One of the most emblematic churches in the Christian world Saint Sopha's Church of Nicaea (known now as Iznik, modern day Turkey) was recently transformed into a Mosque. St. Sophia Church is a symbol of the Orthodoxy world and hosted the Council of Nicaea of 787. Saint Sophia was converted into a Mosque in 1331 after occupation by the Ottomans. The curch remaind a mosque until the arrival of the Greek army during the campaign in Asia Minor at the end of the Great War. In 1922 it burned down due to fire, and never served as a church, or the mosque.
Recently, the Turkish government decided that the church will function as a mosque. This decision coincides with Muslim Ramadan.

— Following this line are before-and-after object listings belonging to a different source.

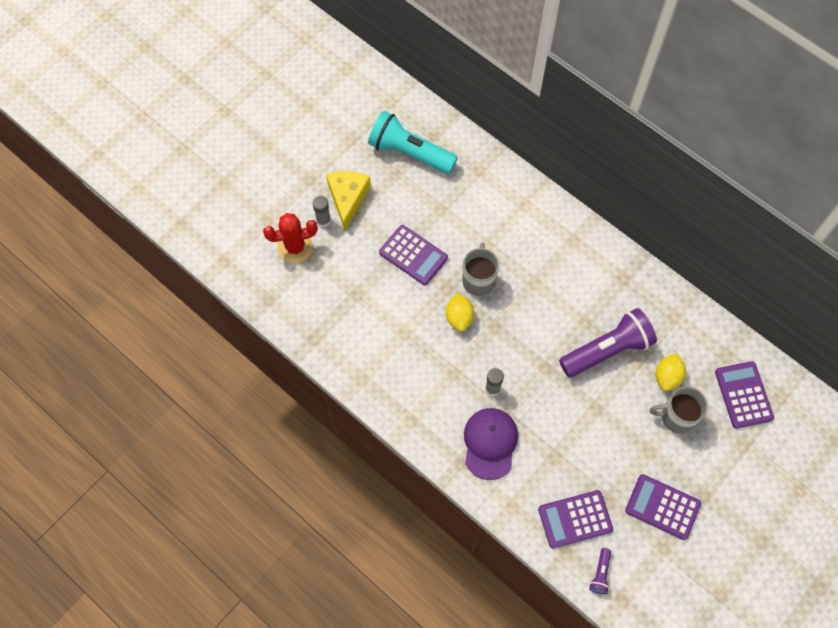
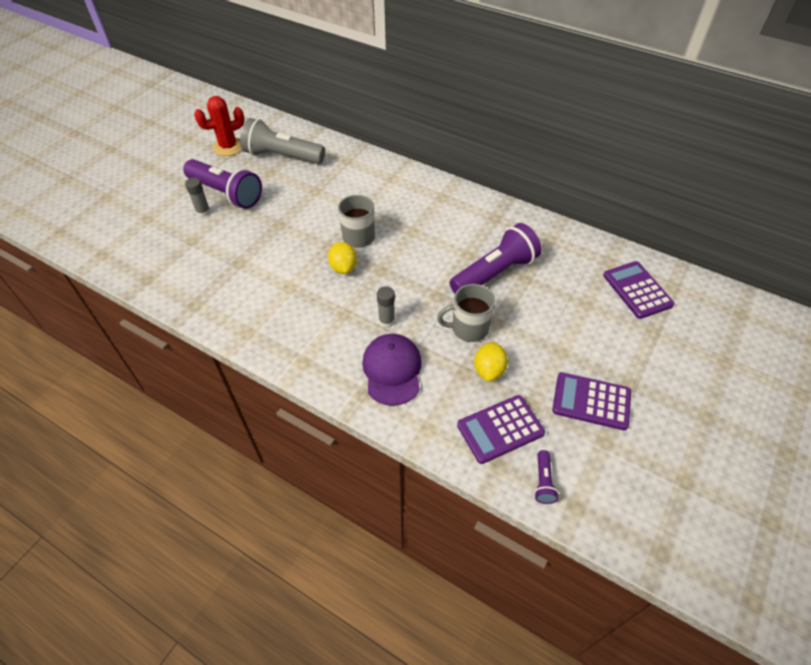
camera: 10 degrees left, 15 degrees down
(295, 247) = (175, 235): red cactus -> red cactus (228, 147)
(347, 198) = (226, 193): yellow cheese -> purple flashlight
(410, 152) = (282, 156): turquoise flashlight -> grey flashlight
(413, 255) = (292, 226): purple calculator -> none
(667, 377) = (559, 286): yellow lemon -> yellow lemon (489, 370)
(676, 417) = (579, 318): grey mug -> grey mug (469, 328)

The First Council of Nicaea (naɪsi:ə; Greek: Νίκαια) was a council of Christian bishops convened in Nicaea in Bithynia (present-day İznik in Turkey) by the Roman Emperor Constantine I in AD 325. This first ecumenical council was the first effort to attain consensus in the church through an assembly representing all of Christendom.
Its main accomplishments were settlement of the Trinitarian issue of the nature of The Son and his relationship to God the Father, the construction of the first part of the Creed of Nicaea, settling the calculation of the date of Easter, and promulgation of early canon law.